Though the reported number of HIV positives at the end of July is only 1616, WHO estimates at least 33 000 in Nepal. An independent estimate was as high as 60 000.

¤ Can you imagine the effect of 60 000 AIDS cases on the health services of Nepal?

Twenty years ago, no-one realised that a disease was developing in Africa which would threaten whole nations and communities. Though we now know more about it, we have few weapons with which to combat it. There have been some successes, using what we have; Thailand, for example, seems to have made good progress by means of strong programmes of education and harm reduction.

¤ The time to prevent an AIDS catastrophe in Nepal is NOW.

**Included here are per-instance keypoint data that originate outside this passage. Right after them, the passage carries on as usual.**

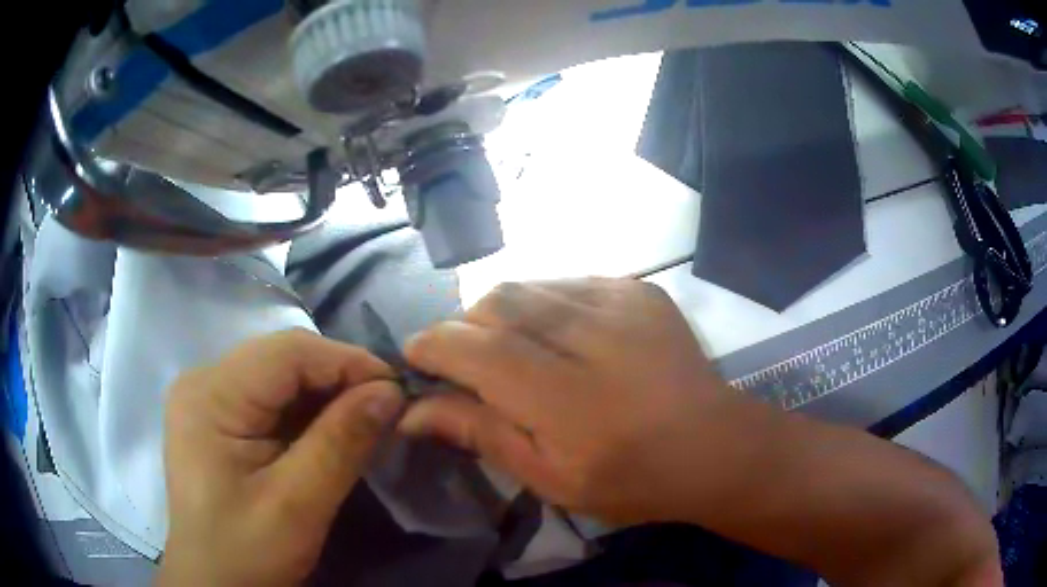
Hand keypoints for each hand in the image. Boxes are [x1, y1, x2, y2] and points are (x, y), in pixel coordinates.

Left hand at [158, 330, 403, 586]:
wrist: (215, 585)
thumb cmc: (247, 552)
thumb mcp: (298, 505)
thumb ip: (341, 444)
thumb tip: (391, 392)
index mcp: (211, 394)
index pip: (287, 352)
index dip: (347, 362)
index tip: (398, 390)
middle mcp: (204, 381)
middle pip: (282, 358)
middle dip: (339, 379)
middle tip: (386, 409)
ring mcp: (209, 399)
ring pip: (280, 377)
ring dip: (326, 396)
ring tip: (365, 421)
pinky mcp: (219, 420)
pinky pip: (271, 400)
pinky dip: (307, 413)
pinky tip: (330, 434)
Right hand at [399, 278, 743, 524]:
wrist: (715, 445)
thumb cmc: (632, 480)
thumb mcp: (550, 478)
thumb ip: (482, 434)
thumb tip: (413, 411)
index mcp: (567, 399)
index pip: (474, 349)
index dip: (433, 346)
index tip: (415, 357)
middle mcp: (592, 336)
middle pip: (496, 303)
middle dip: (463, 327)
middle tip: (466, 362)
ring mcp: (620, 302)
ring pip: (527, 286)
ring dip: (500, 314)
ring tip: (512, 349)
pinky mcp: (638, 289)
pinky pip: (565, 282)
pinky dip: (543, 305)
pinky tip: (559, 337)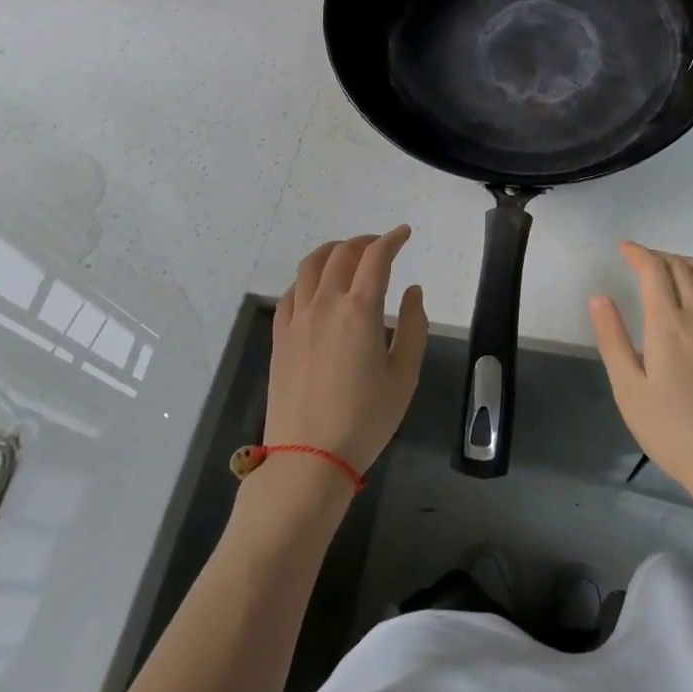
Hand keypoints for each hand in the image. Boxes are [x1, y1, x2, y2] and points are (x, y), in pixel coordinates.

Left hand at [266, 227, 428, 475]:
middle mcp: (325, 303)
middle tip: (380, 245)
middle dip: (364, 241)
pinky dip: (307, 279)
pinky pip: (291, 293)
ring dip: (332, 251)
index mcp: (360, 310)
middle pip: (342, 254)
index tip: (404, 234)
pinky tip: (315, 288)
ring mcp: (297, 318)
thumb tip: (412, 291)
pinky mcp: (280, 336)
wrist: (309, 457)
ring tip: (346, 254)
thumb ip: (412, 326)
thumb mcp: (404, 375)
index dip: (392, 239)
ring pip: (310, 266)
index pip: (376, 257)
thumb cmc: (366, 419)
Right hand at [589, 242, 692, 525]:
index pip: (654, 270)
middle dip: (658, 256)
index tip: (623, 248)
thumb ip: (612, 338)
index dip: (638, 253)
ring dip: (684, 263)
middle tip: (639, 259)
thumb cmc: (672, 430)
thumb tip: (599, 297)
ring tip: (667, 267)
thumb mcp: (628, 389)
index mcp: (669, 323)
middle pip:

It cannot be done by scientists or doctors alone, or by politicians alone, but needs a united approach involving schools, colleges, workplaces, social services, NGOs and INGOs, local authorities and police. There are already government and NGO initiatives in various places. They need to be brought together in an effective whole.

HIV most generously and indiscriminately opens up the human host to a whole variety of other infections and diseases. We must co-operate together at least as well if we are to overcome it.